Tras Thomas llegará una sorpresa que cambiará las reglas y les obligará a encontrar una salida a contrareloj, bajo la amenaza de los Laceradores y de ellos mismo.
Estamos ante un thriller de ciencia ficción que nos traslada a una época incierta y a una situación desconocida. El guionista, y también autor de la novela en la que se basa, James Dashner se apoya con mucho acierto en la incertidumbre que rodea al personaje principal para hacernos sentir lo mismo y lograr nuestro interés por su historia, algo que se disipa con el paso de los minutos. A lo largo de la película descubrimos los misterios que rodean al laberinto mediante pequeños detalles que se nos dan con cuentagotas. Somos testigos de la organización que los jóvenes habitantes de El Claro han adoptado para sobrevivir sin problemas y la jerarquía por la que se rigen.
Es un guión extenso, demasiado, al que le sobran secuencias y le falta acción. No concreta y se antoja inconclusa incluso al llegar a los créditos. Le faltan objetivos claros a la trama principal y parece ser tan sólo el comienzo de algo más grande.
Si consigue algo es transmitir ciertos valores que para algunos podrían pasar desapercibidos por haberse tratado de una forma sutil, sin haber ahondado demasiado en ciertos aspectos que podrían resultar interesantes.

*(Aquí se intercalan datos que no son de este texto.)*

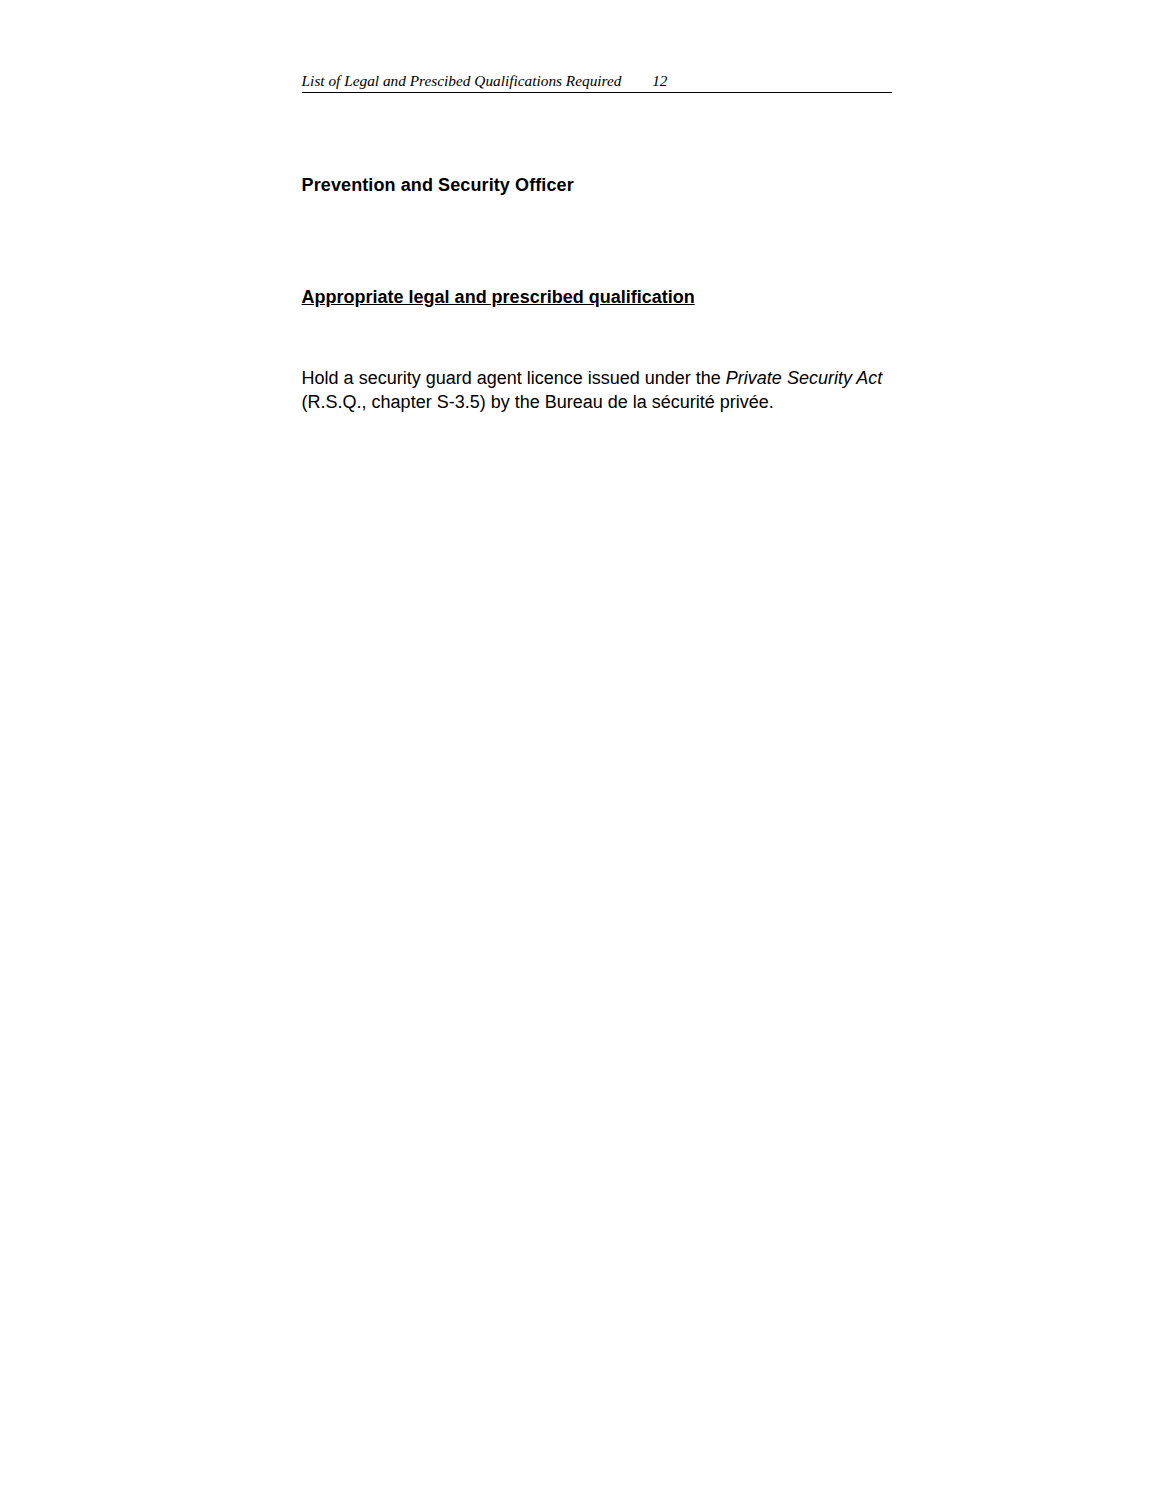List of Legal and Prescibed Qualifications Required 12
Prevention and Security Officer
Appropriate legal and prescribed qualification
Hold a security guard agent licence issued under the Private Security Act
(R.S.Q., chapter S-3.5) by the Bureau de la sécurité privée.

El novato Ball cumple con su trabajo pero no profundiza en la historia ni saca partido a la impresionante interpretación de los actores a los que dirige. Con algunos planos y tiros de cámara logra transmitir el frenetismo causado por determinados momentos en las huidas o en los que los jóvenes se enfrentan a los Laceradores, pero en la mayoría del metraje se limita a observar lo que ocurre y captarlo con su cámara. No arriesga y por eso pierde en intensidad, además de que la lentitud del guión no ayuda lo suficiente.
En cuanto a los efectos..., se han empleado los necesarios y no quedan mal después de todo. Lo más impresionante es la vista del laberinto desde un plano en picado, ya casi al final, y la lucha final de los chicos con los Laceradores. Más que efectos visuales añadidos en postproducción abundan los efectos especiales mecánicos.
A todo esto le pone la guinda una banda sonora bastante insulsa y que poco dice para con la historia.
El reparto, del cuál muchos son conocidos por su participación en series famosas o en otros largometrajes, es lo mejor de la producción. Se trata de una aventura coral en la que todos juegan un papel importante pese a que Thomas, cuya interpretación corre a cargo de un envalentonado Dylan O`Brien, carga con el peso del protagonismo.
La interpretación de estos jóvenes actores le da ese toque de calidad a un film que prometía ser el comienzo de una saga exitosa. Sólo por su trabajo merece la pena ser vista para disfrutar de interpretaciones realistas y llenas de vida. Un gran trabajo sin lugar a dudas.
El corredor del laberinto se desinfla a medida que pasan los minutos y sólo al final consigue levantar el vuelto para llamar nuestra atención. Lenta y tediosa en ciertas partes sólo se salva por los visibles conflictos entre los jóvenes habitantes de El Claro y el loable trabajo de los actores que los interpretan.
Está claro que es el comienzo de algo grande, por eso esperemos que haya merecido la pena haber padecido este decepcionante comienzo.